## [INSTRUCTIONS TO FOLLOW]
Please reproduce all of the data exactly as it appears, but skip the pictures.

## [INPUT RECORDS]
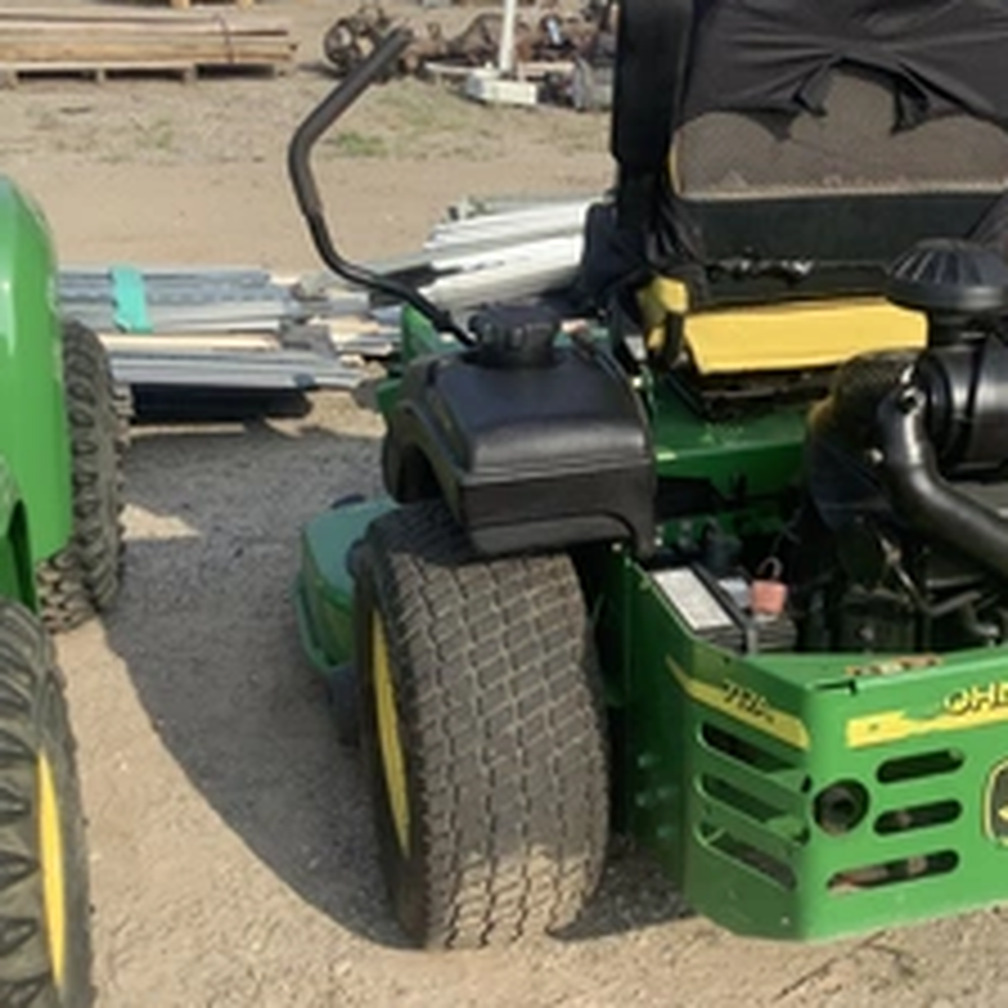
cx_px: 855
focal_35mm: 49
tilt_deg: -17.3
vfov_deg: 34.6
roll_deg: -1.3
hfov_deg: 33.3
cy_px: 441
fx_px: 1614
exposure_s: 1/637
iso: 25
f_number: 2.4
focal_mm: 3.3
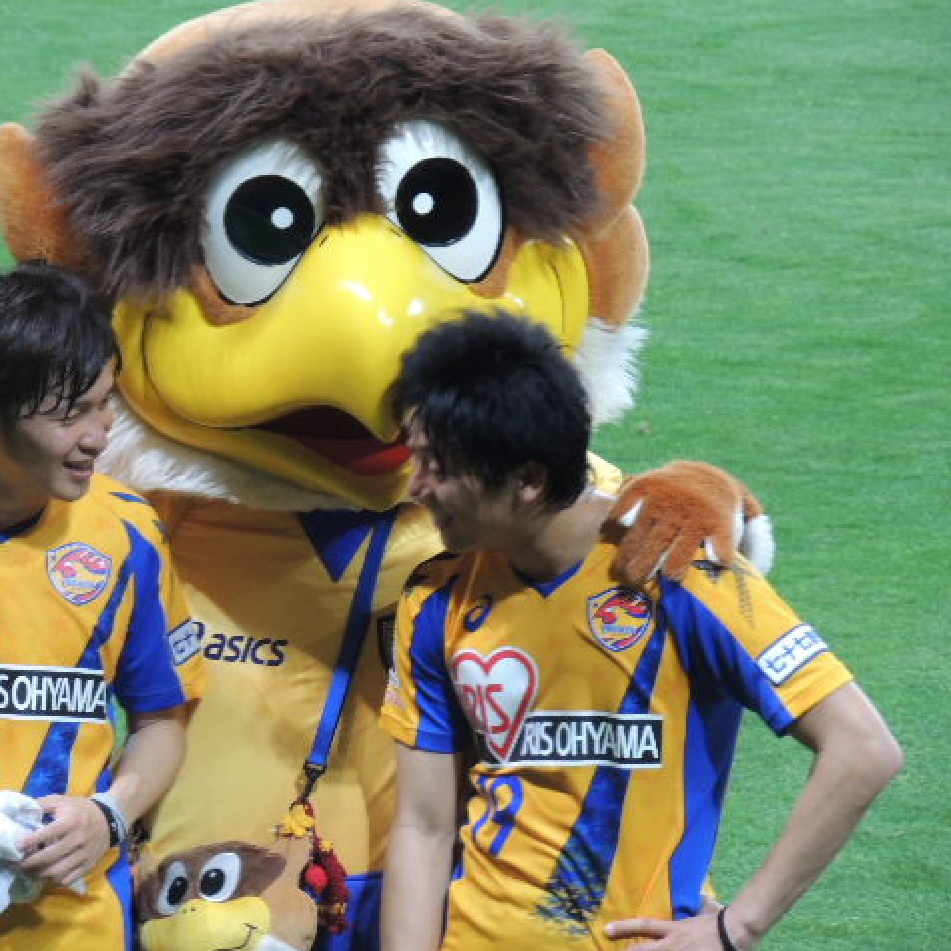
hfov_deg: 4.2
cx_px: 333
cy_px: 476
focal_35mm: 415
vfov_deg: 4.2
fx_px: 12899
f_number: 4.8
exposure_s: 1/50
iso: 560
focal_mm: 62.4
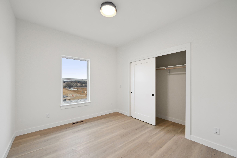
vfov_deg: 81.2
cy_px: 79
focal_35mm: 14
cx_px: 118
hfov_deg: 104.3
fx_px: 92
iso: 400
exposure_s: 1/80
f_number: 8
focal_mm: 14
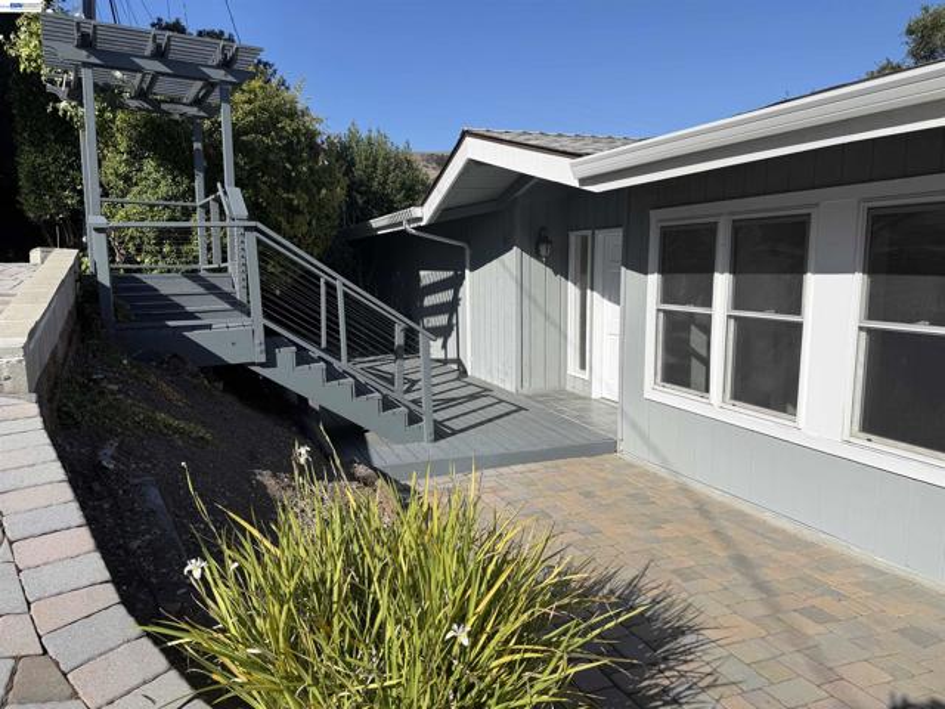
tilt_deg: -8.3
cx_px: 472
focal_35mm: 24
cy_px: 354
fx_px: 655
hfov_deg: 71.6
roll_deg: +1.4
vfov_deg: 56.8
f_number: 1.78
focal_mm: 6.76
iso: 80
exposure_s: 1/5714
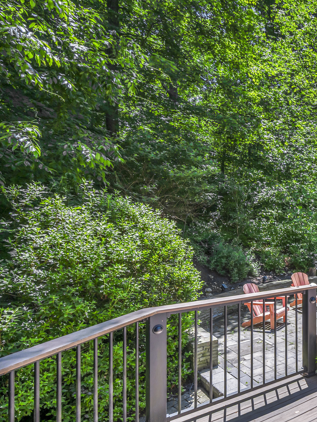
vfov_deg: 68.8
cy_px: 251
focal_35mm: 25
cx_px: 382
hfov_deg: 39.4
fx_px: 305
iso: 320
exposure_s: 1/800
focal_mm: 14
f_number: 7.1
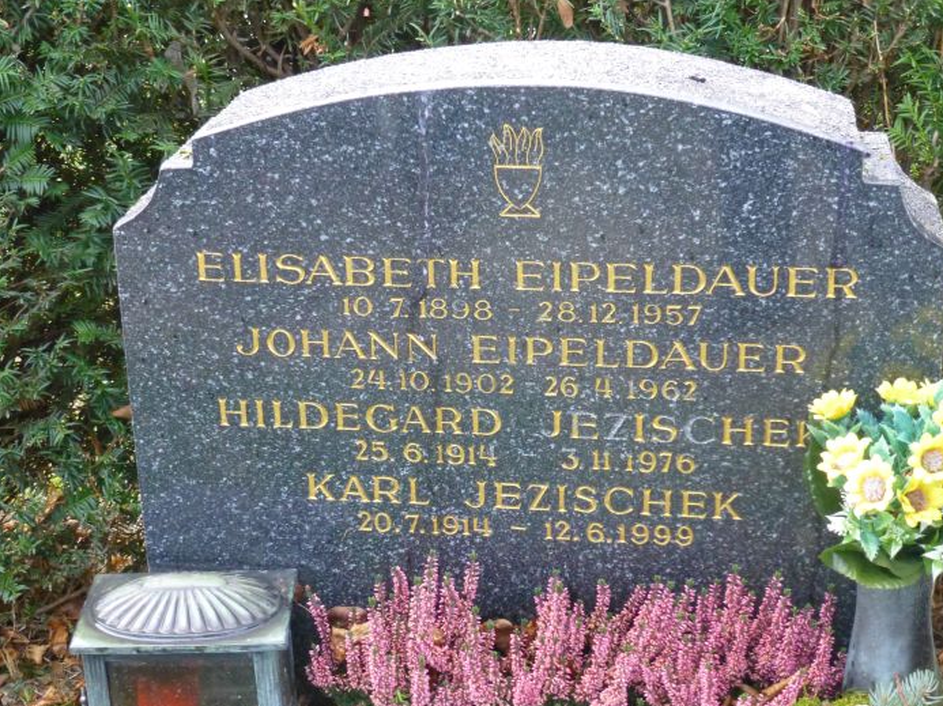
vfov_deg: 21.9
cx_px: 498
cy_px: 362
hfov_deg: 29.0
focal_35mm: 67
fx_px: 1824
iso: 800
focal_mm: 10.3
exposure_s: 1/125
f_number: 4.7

## [EXERCISE ANSWER]
cx_px: 855
focal_35mm: 49
tilt_deg: -17.3
vfov_deg: 34.6
roll_deg: -1.3
hfov_deg: 33.3
cy_px: 441
fx_px: 1614
exposure_s: 1/637
iso: 25
f_number: 2.4
focal_mm: 3.3
hfov_deg: 4.2
cx_px: 333
cy_px: 476
focal_35mm: 415
vfov_deg: 4.2
fx_px: 12899
f_number: 4.8
exposure_s: 1/50
iso: 560
focal_mm: 62.4
vfov_deg: 81.2
cy_px: 79
focal_35mm: 14
cx_px: 118
hfov_deg: 104.3
fx_px: 92
iso: 400
exposure_s: 1/80
f_number: 8
focal_mm: 14
tilt_deg: -8.3
cx_px: 472
focal_35mm: 24
cy_px: 354
fx_px: 655
hfov_deg: 71.6
roll_deg: +1.4
vfov_deg: 56.8
f_number: 1.78
focal_mm: 6.76
iso: 80
exposure_s: 1/5714
vfov_deg: 68.8
cy_px: 251
focal_35mm: 25
cx_px: 382
hfov_deg: 39.4
fx_px: 305
iso: 320
exposure_s: 1/800
focal_mm: 14
f_number: 7.1
vfov_deg: 21.9
cx_px: 498
cy_px: 362
hfov_deg: 29.0
focal_35mm: 67
fx_px: 1824
iso: 800
focal_mm: 10.3
exposure_s: 1/125
f_number: 4.7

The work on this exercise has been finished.